Monday, 15 April 2019

War Horses and mirror writing

Time in Haworth churchyard today with those developing a simple guide for the Bronte Society.  The Bronte Parsonage Museum is in the back of this first picture.

We found the new Commonwealth War Graves Commission (CWGC) sign in freshly in place.  The intention to install a sign alerting visitors to the presence of war graves was one of the motivations for developing the guide.  Both war graves are marked by family headstones and we feared people setting off on a fruitless search for distinctive CWGC headstones.

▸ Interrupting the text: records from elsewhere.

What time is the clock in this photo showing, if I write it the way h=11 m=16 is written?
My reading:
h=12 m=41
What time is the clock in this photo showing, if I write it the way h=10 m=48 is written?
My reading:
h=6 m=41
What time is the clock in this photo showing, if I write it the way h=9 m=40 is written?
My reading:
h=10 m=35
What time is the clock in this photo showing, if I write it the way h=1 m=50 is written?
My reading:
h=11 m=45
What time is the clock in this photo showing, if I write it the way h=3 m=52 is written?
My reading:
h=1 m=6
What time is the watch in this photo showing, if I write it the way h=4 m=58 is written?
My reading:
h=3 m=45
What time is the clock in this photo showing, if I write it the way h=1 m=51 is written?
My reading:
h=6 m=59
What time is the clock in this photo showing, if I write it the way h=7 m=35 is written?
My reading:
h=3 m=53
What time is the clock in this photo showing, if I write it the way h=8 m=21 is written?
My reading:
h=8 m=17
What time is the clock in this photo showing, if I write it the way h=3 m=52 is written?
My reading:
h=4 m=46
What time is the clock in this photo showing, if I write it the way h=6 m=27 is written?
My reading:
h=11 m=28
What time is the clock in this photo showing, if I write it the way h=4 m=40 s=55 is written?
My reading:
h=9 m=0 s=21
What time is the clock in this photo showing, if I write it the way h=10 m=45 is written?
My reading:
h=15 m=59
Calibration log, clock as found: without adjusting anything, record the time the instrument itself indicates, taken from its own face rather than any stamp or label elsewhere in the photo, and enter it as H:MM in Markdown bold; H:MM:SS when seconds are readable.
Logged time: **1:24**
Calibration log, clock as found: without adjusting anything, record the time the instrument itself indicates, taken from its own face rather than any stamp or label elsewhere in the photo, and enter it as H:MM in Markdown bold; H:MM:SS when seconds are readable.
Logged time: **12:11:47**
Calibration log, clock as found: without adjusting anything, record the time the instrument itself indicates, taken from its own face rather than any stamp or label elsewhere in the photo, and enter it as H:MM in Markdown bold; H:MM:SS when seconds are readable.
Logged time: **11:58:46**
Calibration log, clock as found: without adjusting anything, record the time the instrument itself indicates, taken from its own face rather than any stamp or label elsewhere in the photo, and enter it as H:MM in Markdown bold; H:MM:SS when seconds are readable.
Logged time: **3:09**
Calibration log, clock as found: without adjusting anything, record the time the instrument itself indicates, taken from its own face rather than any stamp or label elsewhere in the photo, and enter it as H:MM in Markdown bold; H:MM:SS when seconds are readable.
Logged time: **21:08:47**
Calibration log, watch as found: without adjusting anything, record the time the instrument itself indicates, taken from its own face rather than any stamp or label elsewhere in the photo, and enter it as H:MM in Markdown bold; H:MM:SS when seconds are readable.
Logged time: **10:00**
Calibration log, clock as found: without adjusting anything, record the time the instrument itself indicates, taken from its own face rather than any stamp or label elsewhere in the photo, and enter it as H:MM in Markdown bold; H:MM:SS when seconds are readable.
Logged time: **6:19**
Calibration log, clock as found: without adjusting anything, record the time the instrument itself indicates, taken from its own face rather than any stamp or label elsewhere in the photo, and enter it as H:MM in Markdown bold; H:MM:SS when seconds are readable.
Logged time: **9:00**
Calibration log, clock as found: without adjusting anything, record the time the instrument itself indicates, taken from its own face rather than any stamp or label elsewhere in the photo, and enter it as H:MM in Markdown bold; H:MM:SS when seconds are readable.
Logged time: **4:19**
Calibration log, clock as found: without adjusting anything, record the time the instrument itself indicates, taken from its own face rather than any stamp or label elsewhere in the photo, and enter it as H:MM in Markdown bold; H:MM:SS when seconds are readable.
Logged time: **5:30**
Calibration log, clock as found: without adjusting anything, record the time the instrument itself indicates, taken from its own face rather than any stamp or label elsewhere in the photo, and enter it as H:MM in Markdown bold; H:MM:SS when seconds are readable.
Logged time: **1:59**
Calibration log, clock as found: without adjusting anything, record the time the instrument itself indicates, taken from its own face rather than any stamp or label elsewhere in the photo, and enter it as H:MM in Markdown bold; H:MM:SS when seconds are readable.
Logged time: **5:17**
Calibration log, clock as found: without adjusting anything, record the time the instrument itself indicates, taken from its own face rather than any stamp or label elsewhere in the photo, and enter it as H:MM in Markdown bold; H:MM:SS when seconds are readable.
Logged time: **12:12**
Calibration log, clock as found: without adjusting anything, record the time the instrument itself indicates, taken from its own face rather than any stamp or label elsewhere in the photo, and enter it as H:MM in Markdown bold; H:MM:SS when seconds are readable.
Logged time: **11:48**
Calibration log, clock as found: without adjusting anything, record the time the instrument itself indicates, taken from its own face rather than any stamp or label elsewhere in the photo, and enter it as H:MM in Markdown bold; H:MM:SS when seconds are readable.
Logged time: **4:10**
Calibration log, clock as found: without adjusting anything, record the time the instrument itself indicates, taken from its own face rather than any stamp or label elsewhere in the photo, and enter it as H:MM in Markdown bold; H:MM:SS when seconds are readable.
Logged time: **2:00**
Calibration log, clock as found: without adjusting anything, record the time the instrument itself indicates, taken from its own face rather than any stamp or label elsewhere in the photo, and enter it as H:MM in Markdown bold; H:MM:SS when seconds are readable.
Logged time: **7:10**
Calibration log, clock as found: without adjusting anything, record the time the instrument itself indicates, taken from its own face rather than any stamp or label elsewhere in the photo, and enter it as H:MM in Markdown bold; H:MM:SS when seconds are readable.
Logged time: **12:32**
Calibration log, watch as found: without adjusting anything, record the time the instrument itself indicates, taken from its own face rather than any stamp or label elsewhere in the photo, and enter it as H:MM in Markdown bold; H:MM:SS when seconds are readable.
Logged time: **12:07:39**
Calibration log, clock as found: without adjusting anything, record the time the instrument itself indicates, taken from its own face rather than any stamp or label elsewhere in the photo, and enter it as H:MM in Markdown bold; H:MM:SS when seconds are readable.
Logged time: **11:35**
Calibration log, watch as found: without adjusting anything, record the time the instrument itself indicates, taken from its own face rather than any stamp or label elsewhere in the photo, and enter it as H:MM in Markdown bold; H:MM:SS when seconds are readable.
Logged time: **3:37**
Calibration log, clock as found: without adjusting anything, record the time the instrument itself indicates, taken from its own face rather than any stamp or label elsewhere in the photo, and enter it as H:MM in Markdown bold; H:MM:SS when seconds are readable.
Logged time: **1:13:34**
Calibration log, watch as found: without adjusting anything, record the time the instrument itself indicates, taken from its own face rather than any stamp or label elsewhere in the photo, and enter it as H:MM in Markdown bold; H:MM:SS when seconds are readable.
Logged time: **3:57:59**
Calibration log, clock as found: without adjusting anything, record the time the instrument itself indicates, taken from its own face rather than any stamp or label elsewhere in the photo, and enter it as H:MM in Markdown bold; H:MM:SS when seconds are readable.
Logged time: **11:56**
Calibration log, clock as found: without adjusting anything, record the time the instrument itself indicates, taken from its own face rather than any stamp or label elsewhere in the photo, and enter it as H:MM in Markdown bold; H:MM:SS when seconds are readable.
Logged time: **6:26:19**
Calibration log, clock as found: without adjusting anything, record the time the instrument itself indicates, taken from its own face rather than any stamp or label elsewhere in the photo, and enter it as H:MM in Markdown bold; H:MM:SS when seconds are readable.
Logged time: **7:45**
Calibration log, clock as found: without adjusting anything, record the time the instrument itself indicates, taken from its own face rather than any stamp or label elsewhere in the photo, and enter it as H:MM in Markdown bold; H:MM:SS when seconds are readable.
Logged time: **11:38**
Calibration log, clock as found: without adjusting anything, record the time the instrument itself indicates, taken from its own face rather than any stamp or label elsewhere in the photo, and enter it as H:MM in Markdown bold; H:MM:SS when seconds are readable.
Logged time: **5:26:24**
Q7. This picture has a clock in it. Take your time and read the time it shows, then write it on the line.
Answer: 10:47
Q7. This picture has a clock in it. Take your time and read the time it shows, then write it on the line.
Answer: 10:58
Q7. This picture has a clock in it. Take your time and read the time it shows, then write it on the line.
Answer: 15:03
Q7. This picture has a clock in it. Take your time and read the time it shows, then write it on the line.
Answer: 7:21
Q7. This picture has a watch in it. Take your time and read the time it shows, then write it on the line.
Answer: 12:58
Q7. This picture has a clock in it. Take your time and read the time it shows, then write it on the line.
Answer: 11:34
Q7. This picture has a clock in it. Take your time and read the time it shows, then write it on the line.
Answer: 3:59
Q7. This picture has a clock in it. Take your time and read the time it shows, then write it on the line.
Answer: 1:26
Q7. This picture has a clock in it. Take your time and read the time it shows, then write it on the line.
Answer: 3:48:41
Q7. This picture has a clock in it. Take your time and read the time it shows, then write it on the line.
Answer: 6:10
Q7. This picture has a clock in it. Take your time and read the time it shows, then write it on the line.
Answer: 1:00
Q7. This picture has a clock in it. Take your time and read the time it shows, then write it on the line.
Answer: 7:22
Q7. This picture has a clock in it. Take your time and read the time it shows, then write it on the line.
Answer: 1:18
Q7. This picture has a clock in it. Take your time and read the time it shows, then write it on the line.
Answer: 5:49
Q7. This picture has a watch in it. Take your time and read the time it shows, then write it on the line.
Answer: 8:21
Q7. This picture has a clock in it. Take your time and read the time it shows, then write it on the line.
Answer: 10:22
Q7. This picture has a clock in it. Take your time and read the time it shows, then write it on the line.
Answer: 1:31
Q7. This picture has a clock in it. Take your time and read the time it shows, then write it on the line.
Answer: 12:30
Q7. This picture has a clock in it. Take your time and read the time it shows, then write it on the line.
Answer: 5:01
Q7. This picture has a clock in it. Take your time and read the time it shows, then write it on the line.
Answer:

We found the tree which obscured the inscription on Frederick Carr’s grave had helpfully been cut down, we hope by Bradford Council which maintains the churchyard.  Carr joined the Army Veterinary Corps in 1897 and served first on the North West Frontier of India and then in South Africa during the Boer War (being seriously wounded).  The rate of the loss of horses became a scandal and he became involved in seeking to tackle this problem travelling widely with what was called the Remount Commission.  He saw service in northern Nigeria and in Egypt before going to France at the outbreak of the First World War (where he was again wounded).  Back in Egypt, he was seeking to tackle a cattle plague epidemic when bitten by an infected mule.  He was brought home to England and died in hospital in 1917.  He had been mentioned in despatches, awarded the Order of the Nile and an insignia in the Ottoman Order of the Osmanich.

We also pulled back the matted earth on one grave to find that roots had followed the lines of the inscription beneath and now represented a mirror image of it.